KBRI sebagai ujung tombak pasar ekspor harus membantu dan memfasilitasi perusahaan-perusahaan di Indonesia yang sudah mampu menembus pasar ekspor untuk mendapat mitra dagang supaya produk – produk UMKM Indonesia bisa masuk ke Vietnam.

Ruang online ini diperuntukan untuk anggota IWAPI khususnya untuk melakukan diksusi online, berbagai informasi terkait pasar, peningkatan SDM, Teknologi ,standar mutu dan hal-hal penting bagi Wanita Pengusaha Indonesia.

Terkait dengan hal ini IWAPI akan mengadakan silaturahmi bersama Ibu-Ibu para istri duta besar Indonesia (keterangan baca : daily movement) untuk menjalin silaturahmi dan kerjasama yang lebih erat.

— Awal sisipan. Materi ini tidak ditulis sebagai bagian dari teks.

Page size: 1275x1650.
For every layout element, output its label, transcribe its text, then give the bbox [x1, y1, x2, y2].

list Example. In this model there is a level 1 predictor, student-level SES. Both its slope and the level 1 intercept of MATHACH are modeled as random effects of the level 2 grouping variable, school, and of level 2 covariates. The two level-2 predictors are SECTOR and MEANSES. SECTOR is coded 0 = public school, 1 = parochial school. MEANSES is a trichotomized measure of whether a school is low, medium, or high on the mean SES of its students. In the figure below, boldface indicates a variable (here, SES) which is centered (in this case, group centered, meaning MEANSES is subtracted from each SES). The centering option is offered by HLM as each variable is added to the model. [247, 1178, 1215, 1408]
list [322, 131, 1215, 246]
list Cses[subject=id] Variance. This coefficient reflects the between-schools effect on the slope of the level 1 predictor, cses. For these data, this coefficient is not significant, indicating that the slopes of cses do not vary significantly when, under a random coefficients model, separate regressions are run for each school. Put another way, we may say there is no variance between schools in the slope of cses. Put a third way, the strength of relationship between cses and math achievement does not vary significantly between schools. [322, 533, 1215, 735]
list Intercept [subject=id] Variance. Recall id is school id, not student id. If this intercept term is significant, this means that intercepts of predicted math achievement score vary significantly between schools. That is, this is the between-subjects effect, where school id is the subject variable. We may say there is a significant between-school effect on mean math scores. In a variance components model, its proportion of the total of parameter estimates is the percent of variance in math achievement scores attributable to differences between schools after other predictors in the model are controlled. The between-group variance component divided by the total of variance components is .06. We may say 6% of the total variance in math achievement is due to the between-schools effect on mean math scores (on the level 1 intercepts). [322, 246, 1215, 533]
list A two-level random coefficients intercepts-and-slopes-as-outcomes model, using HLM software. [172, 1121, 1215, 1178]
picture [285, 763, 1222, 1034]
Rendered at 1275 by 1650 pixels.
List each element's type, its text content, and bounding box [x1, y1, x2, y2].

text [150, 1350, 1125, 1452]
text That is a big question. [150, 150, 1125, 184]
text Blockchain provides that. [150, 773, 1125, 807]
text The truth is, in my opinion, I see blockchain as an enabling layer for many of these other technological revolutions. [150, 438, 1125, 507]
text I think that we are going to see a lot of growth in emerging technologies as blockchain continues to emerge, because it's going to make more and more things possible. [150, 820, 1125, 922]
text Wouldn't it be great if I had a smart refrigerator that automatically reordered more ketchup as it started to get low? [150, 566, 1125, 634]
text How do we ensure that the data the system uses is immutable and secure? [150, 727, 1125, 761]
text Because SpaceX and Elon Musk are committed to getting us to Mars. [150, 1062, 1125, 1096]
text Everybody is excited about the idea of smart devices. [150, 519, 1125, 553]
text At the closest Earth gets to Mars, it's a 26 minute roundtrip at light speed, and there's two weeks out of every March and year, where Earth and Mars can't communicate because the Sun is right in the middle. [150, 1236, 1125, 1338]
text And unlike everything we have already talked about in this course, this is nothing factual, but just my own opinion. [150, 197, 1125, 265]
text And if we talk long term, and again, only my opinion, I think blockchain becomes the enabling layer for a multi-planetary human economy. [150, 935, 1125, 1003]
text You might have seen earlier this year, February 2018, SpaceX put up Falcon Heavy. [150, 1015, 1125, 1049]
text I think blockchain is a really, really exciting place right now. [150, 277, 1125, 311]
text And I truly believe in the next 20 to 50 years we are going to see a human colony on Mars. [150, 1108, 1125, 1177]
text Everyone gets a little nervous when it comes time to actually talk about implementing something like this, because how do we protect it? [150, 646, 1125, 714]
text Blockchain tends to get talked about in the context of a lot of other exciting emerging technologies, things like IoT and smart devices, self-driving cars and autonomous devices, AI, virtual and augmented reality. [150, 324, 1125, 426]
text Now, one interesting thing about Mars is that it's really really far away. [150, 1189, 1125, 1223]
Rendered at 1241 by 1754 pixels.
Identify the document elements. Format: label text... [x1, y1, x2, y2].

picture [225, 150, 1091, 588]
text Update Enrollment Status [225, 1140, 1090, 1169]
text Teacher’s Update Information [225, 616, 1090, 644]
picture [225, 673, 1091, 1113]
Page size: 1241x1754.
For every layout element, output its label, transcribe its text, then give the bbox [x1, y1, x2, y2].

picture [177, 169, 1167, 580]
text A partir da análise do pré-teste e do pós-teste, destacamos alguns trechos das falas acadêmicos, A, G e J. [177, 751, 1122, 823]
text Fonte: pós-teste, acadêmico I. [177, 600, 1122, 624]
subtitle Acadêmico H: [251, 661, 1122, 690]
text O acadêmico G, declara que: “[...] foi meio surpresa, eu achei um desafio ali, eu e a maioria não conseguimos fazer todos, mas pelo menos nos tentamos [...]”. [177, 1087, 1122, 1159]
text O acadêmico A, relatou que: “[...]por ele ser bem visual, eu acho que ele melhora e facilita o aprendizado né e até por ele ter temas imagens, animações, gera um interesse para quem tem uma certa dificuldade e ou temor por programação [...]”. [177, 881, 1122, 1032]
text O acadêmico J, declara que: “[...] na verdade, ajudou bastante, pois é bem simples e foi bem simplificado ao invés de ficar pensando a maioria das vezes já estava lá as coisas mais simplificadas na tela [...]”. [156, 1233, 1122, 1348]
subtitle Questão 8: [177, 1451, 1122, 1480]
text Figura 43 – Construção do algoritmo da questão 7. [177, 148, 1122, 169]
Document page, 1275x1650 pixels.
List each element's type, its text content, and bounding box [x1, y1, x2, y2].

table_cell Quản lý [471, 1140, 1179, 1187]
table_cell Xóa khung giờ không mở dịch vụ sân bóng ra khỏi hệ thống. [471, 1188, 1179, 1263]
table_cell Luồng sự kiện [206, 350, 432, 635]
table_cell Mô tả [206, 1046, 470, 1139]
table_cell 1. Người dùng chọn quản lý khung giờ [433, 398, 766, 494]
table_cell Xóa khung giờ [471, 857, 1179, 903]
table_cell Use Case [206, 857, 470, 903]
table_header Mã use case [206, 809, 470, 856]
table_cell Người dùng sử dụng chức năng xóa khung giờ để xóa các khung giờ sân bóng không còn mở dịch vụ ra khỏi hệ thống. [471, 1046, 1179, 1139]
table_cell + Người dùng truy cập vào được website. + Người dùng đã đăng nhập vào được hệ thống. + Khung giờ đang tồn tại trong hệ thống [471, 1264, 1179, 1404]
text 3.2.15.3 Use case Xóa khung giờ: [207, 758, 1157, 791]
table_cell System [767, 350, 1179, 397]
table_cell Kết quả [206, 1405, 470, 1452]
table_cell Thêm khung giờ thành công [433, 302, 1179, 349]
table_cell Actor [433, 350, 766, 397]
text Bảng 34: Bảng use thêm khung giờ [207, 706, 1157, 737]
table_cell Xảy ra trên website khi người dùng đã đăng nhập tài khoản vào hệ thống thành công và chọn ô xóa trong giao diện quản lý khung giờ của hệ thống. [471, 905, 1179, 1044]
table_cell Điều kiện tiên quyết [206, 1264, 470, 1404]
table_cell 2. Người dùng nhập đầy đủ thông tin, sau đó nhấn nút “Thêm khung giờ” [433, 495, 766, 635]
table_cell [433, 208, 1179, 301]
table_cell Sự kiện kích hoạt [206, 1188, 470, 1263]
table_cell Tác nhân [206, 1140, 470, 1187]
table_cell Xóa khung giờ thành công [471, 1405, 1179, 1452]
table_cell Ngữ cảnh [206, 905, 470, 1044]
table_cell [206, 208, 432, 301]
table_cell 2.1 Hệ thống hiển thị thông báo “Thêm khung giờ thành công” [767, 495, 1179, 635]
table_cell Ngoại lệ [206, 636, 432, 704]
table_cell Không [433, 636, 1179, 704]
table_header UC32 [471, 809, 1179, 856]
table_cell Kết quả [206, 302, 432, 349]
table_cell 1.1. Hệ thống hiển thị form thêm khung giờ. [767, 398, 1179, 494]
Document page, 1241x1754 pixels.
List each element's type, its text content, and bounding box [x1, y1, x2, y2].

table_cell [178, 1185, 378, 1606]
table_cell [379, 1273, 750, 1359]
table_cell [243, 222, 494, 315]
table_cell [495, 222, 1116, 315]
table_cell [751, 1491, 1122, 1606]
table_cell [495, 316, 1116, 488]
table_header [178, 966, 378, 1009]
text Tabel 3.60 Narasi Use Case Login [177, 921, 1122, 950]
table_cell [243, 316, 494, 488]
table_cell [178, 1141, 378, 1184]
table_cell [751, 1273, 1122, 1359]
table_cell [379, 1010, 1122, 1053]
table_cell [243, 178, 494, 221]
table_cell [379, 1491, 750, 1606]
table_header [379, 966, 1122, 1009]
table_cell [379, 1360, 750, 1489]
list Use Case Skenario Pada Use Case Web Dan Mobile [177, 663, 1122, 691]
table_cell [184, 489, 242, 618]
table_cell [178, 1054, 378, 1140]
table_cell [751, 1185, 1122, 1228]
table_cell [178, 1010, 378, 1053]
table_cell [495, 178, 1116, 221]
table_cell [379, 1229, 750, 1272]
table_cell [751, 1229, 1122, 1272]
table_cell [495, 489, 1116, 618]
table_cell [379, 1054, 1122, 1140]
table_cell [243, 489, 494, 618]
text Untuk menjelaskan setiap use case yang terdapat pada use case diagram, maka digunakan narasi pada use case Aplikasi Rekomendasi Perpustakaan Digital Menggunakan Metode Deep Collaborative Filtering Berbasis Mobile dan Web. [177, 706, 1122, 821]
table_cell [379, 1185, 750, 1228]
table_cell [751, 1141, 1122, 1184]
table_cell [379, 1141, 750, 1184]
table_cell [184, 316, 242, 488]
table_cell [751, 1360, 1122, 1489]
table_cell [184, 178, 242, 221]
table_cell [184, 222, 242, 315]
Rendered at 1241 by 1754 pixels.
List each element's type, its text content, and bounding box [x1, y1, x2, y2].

Pointers penting terkait pasar Vietnam, MEA & Global :

  • IWAPI harus membantu KBRI menelusuri serta memastikan perusahaan atau perorangan yang mengajak kerja sama itu merupakan perusahaan dan contact  yang terpercaya.
  • Produk Indonesia yang sudah pernah ditawarkan dan ditampilkan kepasar Vietnam beragam mulai dari produk makanan dan minuman sampai produk otomotif dan suku cadang, mesin, minyak dan batu bara, peralatan elektronik dan rumah, konstruksi dan konsultan, farmasi dan peralatan medis serta produk kimia.
    Secara resmi pada momentum pameran perdagangan Indonesia dan forum bisnis Indonesia – Vietnam, pada Desember 2015 tahun lalu, Duta besar Bp.Sadikin mengatakan Indonesia mencari distributor produk ekspornya di Hanoi menjelang berlakunya MEA. Diharapkan KBRI di Vietnam, bisa menggenjot target perdagangan kedua negara sebesar 10 miliar dolar AS pada 2018 dapat tercapai. Nilai perdagangan kedua negara pada 2014 telah mencapai 5,6 miliar dolar AS.
  • Dibidang investasi, saat ini ada sekitar 30 perusahaan Indonesia telah beroperasi di Vietnam dikatakan investasi langsung Indonesia di Vietnam telah meningkat secara signifikan hingga saat ini, Indonesia memiliki 46 proyek investasi di Vietnam dengan total nilai investasi sebesar 400 juta dolar AS.

Indonesia mengajak Vietnam tidak bersaing dalam memanfaatkan peluang ekonomi di Vietnam, MEA  maupun Global, Indonesia mengharapkan bisa saling meningkatkan kemitraan strategis yang sudah terjalin selama ini antara Indonesia – Vietnam. Hal ini bukan berarti mengabaikan persaingan, tapi melakukan kerjasama pastinya lebih baik,” katanya. KBRI di Laos juga akan kembali menggelar kegiatan yang sama pada 2016.